Eines Tages begegneten sie sich auf einer Kreuzung. Die Macht kam gross und gewaltig daher. Vor ihr und hinter ihr waren Krieger, bis an die Zähne bewaffnet, die sie beschützen mussten. Die Macht sah dunkel aus. Sie war eingehüllt in einen dicken schweren Mantel. Ihr Gesicht war kaum noch zu sehen. Der Mantel war über und über mit Orden behaftet. Rechts und links trug man ihre Titel, damit die Menschen vor ihr in die Knie gingen.

Die Liebe nahm ihren ganzen Mut und ihre ganze Weisheit zusammen, die sei von ihren Eltern geerbt hatte, und stellte sich der Macht in den Weg. "Du siehst unglücklich aus", sagte die Liebe und blickte der Macht gerade ins Gesicht. "Deine Augen sind finster. Früher hast du gestrahlt und warst schön." "Geh mir aus dem Weg", sagte die Macht, "ich kenne dich nicht."

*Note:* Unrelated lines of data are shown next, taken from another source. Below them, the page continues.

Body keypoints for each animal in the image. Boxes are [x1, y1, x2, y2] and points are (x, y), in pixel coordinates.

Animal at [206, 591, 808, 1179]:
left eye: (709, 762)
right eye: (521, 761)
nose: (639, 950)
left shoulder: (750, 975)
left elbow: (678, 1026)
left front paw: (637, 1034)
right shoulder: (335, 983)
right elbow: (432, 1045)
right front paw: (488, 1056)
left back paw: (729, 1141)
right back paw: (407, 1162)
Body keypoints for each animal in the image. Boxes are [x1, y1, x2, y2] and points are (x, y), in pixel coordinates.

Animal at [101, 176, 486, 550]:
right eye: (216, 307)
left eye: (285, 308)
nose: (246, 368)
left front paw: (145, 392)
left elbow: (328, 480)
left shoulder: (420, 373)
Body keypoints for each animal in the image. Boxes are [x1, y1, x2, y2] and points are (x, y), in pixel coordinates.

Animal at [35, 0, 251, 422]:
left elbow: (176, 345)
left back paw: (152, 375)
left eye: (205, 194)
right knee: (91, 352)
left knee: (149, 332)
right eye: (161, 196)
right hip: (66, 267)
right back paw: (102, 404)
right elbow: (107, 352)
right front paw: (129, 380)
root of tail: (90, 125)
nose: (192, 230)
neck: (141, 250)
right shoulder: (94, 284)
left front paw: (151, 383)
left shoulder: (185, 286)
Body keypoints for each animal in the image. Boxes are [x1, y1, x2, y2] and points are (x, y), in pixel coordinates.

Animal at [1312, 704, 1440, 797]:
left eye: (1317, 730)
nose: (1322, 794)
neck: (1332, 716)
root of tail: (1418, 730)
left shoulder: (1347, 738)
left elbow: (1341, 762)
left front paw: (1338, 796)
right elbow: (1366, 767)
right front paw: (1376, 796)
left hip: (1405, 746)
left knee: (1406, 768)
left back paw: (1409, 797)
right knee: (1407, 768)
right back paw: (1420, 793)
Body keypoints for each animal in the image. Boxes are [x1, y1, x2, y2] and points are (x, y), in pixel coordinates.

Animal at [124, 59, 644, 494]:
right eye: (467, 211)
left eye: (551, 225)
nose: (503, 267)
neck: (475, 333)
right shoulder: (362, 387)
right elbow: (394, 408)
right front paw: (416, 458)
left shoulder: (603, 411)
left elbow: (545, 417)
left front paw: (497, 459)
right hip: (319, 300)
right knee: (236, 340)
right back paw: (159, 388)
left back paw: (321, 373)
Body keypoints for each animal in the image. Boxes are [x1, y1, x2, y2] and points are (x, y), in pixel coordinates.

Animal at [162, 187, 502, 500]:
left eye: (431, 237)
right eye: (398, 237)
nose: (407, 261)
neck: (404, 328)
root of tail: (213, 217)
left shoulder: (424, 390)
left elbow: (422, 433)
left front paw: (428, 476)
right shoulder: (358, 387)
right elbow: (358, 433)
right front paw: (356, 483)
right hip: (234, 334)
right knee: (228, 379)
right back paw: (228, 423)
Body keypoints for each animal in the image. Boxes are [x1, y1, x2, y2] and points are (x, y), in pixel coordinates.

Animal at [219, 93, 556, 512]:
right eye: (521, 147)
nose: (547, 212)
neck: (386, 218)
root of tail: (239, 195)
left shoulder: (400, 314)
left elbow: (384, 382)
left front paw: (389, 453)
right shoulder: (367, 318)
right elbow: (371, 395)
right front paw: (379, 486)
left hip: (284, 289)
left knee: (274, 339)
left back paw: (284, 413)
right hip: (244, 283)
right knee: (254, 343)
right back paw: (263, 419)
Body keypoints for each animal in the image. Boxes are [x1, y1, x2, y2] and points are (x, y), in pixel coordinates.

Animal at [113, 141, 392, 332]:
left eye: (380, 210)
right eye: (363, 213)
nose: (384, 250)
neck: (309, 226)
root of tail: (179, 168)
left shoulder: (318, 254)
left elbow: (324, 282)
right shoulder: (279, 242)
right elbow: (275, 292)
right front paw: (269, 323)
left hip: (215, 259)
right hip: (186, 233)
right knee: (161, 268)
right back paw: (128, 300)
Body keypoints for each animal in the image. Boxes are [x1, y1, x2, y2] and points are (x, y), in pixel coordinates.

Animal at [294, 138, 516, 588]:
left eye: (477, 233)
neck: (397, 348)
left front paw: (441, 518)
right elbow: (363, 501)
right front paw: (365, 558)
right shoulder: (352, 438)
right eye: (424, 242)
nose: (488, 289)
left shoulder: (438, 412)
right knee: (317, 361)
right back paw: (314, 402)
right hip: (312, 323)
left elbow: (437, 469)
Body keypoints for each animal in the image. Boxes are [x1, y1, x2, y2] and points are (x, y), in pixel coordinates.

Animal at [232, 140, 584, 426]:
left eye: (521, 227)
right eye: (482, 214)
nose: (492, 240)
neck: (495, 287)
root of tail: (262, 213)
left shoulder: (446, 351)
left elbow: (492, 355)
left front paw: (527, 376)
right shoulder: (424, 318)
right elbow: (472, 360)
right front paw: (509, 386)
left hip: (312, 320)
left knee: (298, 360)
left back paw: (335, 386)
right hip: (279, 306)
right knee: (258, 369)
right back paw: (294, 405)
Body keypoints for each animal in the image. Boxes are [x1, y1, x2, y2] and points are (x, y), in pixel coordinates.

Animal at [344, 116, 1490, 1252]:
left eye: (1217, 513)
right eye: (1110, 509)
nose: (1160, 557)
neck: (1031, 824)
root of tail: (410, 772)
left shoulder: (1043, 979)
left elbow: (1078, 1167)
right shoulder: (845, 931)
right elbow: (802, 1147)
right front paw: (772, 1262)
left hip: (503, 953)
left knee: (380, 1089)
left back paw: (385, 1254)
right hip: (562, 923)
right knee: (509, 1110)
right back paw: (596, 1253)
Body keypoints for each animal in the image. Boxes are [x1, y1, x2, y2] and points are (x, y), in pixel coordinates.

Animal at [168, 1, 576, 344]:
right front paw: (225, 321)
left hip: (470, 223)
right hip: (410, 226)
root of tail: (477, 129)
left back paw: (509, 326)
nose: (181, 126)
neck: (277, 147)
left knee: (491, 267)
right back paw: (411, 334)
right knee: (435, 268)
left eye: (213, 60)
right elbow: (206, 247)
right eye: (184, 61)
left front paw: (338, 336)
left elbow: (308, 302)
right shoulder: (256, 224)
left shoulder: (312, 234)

"Erinnerst du dich nicht", sagte die Liebe, "wie wir miteinander durch die Welt zogen? Du trugst ein leichtes Kleid, du konntest tanzen und springen, du liefst mit mir zu den Menschen, und sie alle nahmen uns mit offenen Armen auf. Wir konnten Frieden stiften, und alle hatten alles gemeinsam. Du warst mit mir mächtig ohne Waffen. Du brauchtest dich nicht zu schützen und hinter dir zog nicht der Neid. Las uns wieder miteinander gehen. Schick sie alle weg, die dich jetzt umgeben und fernhalten von den Menschen und von mir. Ohne dich glauben mir die Menschen nicht. Die Menschen lachen mich aus, sie verletzen und missbrauchen mich."

Während die Liebe diese und andere Worte sprach, wurde die Macht immer wärmer. Und weil auch die Macht ein Kind der Weisheit und des Mutes war, taute sie langsam auf und wurde kleiner und kleiner, bis sie wieder so gross war wie die Liebe. Da glitt der Mantel von ihrer Schulter und die Orden zersprangen am Boden. Die Krieger fielen wie tot um, und die Titel flogen im Wind davon.

Ehe sich die Liebe und die Macht versahen, standen sie sich allein gegenüber. Da lachten sie einander zu und fielen sich in die Arme. Der Neid, der die Macht begleitet hatte, war gewichen, und von der Liebe war der Schatten der Angst geflohen. Seither gehen sie wieder miteinander, die Liebe und die Macht, und sie sind stark geworden, die beiden. Und wenn du sie triffst, dann halte sie fest und warte, bis ich komme, damit ich mit euch ziehen kann.